The film starts with a Spooky Seance contacted by Blanche Tyler (Harris). Her latest client is elderly Julia Rainbird (Cathleen Nesbitt), who wants to locate her last living relative. Said relative being the illegitimate son of her sister, given for adoption decades ago. Now that boy is supposed to inherite the family fortune. Julia offers Blanche 10,000 dollars to find her heir. Blanche is actually a Phony Psychic. The facts she reports to her clients are the results of some detective work by her boyfriend. Said boyfriend, George Lumley (Dern), is an unemployed actor and part-time cab driver. The two bumbling detectives now have proper motivation to find that heir.

The scene shift to the heir Arthur Adamson (Devane) and his girlfriend Fran (Black). They are both Wicked Cultured. Arthur murdered his foster parents many years before. He works as a jeweler and upper-class house. He and Fran actually earn most of their money from a highly-successful career as kidnappers. Their targets being millionaires and dignitaries. By the time the film starts, the thrill of the work has become part of their motivation. Danger turns them on and really helps their sexual activities. These two are dangerous people.

Naturally, seeking out the two master criminals turns out to be a more dangerous mission than Blanche and George expected.

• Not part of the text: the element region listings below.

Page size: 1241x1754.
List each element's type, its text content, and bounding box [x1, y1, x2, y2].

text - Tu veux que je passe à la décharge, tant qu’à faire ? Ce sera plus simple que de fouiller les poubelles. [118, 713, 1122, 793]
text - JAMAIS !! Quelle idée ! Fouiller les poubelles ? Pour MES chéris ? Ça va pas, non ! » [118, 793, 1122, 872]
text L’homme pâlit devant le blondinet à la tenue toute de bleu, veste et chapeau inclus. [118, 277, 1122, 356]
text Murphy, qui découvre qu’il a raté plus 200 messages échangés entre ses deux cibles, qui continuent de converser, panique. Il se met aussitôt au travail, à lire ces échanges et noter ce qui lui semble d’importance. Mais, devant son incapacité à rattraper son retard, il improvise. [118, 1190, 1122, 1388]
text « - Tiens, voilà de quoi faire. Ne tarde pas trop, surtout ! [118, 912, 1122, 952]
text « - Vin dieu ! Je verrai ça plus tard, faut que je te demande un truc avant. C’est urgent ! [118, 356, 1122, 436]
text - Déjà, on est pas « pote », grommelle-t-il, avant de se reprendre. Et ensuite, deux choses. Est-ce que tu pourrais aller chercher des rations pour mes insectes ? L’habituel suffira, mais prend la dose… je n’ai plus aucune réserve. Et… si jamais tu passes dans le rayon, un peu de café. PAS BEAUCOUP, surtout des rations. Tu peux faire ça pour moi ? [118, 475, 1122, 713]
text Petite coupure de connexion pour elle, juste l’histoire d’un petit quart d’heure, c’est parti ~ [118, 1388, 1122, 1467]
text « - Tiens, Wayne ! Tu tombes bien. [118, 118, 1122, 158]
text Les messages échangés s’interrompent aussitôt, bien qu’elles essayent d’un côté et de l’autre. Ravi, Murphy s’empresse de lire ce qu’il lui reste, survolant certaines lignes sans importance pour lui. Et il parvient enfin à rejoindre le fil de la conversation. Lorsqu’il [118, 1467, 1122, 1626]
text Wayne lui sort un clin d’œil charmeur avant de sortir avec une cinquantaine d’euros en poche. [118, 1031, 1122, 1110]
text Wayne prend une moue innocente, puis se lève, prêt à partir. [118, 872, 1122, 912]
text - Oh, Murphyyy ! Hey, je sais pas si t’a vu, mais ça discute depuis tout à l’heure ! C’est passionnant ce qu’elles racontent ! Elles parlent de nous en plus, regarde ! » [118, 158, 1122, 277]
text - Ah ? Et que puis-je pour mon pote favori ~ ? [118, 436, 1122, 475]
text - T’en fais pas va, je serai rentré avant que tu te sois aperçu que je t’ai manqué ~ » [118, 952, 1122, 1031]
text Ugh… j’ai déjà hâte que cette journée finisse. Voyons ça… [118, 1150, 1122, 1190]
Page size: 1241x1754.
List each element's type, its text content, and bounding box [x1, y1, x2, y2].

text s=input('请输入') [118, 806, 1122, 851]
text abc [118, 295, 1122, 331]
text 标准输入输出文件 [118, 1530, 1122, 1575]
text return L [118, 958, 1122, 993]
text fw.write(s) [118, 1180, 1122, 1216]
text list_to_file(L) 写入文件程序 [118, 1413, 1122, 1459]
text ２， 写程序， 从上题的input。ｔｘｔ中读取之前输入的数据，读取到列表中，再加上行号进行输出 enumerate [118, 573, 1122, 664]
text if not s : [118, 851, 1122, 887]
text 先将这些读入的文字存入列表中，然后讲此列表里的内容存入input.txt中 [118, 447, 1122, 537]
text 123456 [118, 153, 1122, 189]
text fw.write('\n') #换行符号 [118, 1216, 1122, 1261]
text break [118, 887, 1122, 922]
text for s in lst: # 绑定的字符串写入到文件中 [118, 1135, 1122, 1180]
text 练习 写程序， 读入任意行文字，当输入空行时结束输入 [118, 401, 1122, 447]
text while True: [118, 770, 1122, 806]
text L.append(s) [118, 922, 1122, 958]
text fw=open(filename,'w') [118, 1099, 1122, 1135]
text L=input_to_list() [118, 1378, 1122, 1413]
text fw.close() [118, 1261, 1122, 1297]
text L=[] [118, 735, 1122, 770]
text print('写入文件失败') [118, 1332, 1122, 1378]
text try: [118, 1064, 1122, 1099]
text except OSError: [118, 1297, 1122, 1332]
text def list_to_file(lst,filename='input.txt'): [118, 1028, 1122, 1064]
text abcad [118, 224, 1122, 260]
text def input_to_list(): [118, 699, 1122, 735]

This film provides examples of:

  • Adaptation Displacement: The film is loosely based on The Rainbird Pattern (1972), a thriller novel by Victor Canning. Due to its connection with Hitchckock, it is now better remembered than the novel.
  • The Cameo: Alfred Hitchcock makes an appearance in silhouette behind the door marked Register of Births and Deaths.
  • City with No Name: Unlike most Hitchcock films which feature an iconic city or landmark, Family Plot was filmed in San Francisco, but all references to the city's name were removed from the script.
  • Getting Crap Past the Radar: The dialogue is loaded with Double Entendre.
  • John Williams: Scored the Film. His one and only collaboration with Hitchcock.
  • Leaning on the Fourth Wall: Rare for a Hitchcock film. In the final frame Blanche winks at the audience.
  • Phony Psychic: Blanche Tyler.
    • Possibly subverted in the very last scene.
  • Vehicular Sabotage: The brakes on George's car are tampered with, sending he and Blanche hysterically careening down a winding mountain road.
  • Throw It In: The actors were told that they could ad lib parts of their dialogue.
  • Villain with Good Publicity: Arthur Adamson is a respected jeweler, but behind the scenes he's a successful kidnapper and jewel thief.
  • What Could Have Been: Al Pacino and Jack Nicholson were considered for the role of Lumley.
    • Originally Alfred Hitchcock himself was supposed to walk down the stairs and wink at the audience instead of Barbara Harris. Ultimately he decided against it.